I am also very proud of our medieval manuscripts, our series on frescoes, our Arts of Mankind series, our architecture titles, and the exceptional works of Matisse, Picasso, and Chagall that we have published.
DF: I see that impressive book on Jacopo Bellini on your shelf. There must be a story about that one too.
GB: This was another book that I was very proud of, Jacopo Bellini's drawings. It was his sketch book that was in the Bibliotheque Nationale in Paris. The sketches were in black and white on parchment, but to reproduce the subtlety of the drawings we printed it in four colors! We printed only 3,000 copies, but it is extraordinary. Every page is exactly the size of the original because we learned how to clone. In other words, if we were simply to bleed the page, we would have had to cut into it and lose the images at the edge. But with the cloning technique we could bring the print to the edge so when it was trimmed nothing was cut out. It's a facsimile reproduction in every respect. Even if there was very little in the back of the page, we printed it exactly as it was. We didn't want to lose anything. This is one of the greatest books on drawings ever created.

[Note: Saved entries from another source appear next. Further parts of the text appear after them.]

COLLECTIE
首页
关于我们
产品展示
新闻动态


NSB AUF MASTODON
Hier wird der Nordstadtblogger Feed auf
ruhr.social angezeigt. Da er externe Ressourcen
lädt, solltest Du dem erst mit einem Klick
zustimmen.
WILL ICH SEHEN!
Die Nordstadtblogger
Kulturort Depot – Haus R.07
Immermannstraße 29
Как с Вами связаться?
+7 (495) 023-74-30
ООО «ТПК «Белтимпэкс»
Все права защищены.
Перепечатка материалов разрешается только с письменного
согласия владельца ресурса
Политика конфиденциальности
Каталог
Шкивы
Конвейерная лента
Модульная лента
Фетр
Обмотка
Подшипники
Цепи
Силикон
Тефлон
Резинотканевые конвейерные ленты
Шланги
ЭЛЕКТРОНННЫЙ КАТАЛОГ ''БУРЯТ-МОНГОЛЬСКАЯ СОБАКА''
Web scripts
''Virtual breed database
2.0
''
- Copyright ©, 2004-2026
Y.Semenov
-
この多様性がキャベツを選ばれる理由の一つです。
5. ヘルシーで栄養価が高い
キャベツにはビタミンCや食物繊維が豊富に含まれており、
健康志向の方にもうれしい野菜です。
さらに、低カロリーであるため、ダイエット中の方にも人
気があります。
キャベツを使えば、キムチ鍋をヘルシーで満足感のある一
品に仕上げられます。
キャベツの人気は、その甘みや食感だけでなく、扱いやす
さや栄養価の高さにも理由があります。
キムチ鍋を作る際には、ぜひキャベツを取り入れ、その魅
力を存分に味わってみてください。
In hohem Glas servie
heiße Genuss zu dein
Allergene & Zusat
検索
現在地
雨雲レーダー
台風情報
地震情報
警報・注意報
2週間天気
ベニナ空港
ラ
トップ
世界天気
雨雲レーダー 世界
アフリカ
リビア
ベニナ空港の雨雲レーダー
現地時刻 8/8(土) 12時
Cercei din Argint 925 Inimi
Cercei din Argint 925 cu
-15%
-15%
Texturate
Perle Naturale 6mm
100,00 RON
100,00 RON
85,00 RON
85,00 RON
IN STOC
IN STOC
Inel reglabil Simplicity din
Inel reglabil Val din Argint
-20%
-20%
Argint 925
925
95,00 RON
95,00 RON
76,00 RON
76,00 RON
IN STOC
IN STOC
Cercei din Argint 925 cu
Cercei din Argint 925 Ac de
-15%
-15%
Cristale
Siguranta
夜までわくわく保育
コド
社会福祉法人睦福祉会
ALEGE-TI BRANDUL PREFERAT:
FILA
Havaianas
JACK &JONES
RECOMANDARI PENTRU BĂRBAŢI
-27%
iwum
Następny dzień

DF: Do you think you made money on this book?
GB: I don't remember. But I'm very proud of it.
DF: Did you know a lot about Bellini's work before you published the book?
GB: Not as much as I would have liked. But there are a lot of works we have published that I didn't know as much as I would have liked. For instance, we published a series of 10 volumes on Renaissance frescoes, and I didn't know a lot about them. I had been to Italy and had a great time there, so I knew a little about frescoes. I knew enough to love publishing those 10 volumes. I also don't know as much as I would like about medieval manuscripts, but I loved publishing them. The same is true about drawings. I'm not what you would call an expert in depth about any of them. But I have published great books in all those fields. People ask me how I can publish such a wide range of books, from medieval manuscripts to Helen Frankenthaler and Pollock. But that's what I love to do.
DF: How many books do you publish a year? GB:We don't publish nearly as many as we used to. We do about eight books a year. But we still make a small profit because of our backlist.
DF: It sounds as if at the age of 90 you are continuing to do what you always loved to do. You feel just as enthusiastic about new idea as you always have and are continuing to look forward to publishing great books.
GB: Perhaps I have slowed down a little, but I still love what I always loved to do.